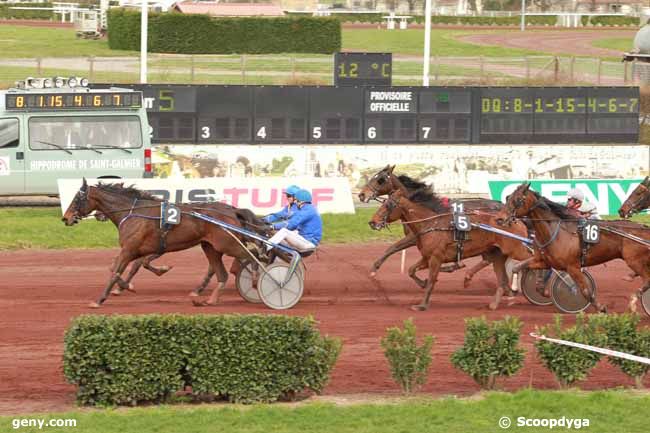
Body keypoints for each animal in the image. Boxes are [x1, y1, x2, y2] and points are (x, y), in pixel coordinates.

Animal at [60, 179, 264, 308]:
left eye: (77, 198)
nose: (65, 218)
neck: (133, 213)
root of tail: (232, 210)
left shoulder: (129, 249)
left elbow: (116, 270)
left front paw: (101, 299)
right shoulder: (140, 250)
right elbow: (124, 267)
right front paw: (127, 286)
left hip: (227, 244)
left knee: (252, 254)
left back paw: (256, 278)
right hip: (211, 247)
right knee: (221, 271)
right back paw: (208, 299)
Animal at [360, 164, 506, 288]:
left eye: (380, 180)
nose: (362, 194)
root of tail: (501, 205)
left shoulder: (414, 237)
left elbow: (392, 248)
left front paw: (373, 270)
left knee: (488, 259)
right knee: (488, 259)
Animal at [368, 187, 528, 308]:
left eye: (388, 205)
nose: (372, 222)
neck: (430, 224)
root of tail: (516, 220)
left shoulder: (436, 257)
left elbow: (432, 279)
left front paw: (422, 305)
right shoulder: (427, 257)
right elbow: (411, 270)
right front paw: (422, 283)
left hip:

◆ Work item
Could you copy out every line in the listing where the word "shoulder" appears?

◆ Output
left shoulder: (129, 249)
right shoulder: (140, 250)
left shoulder: (414, 237)
left shoulder: (436, 257)
right shoulder: (427, 257)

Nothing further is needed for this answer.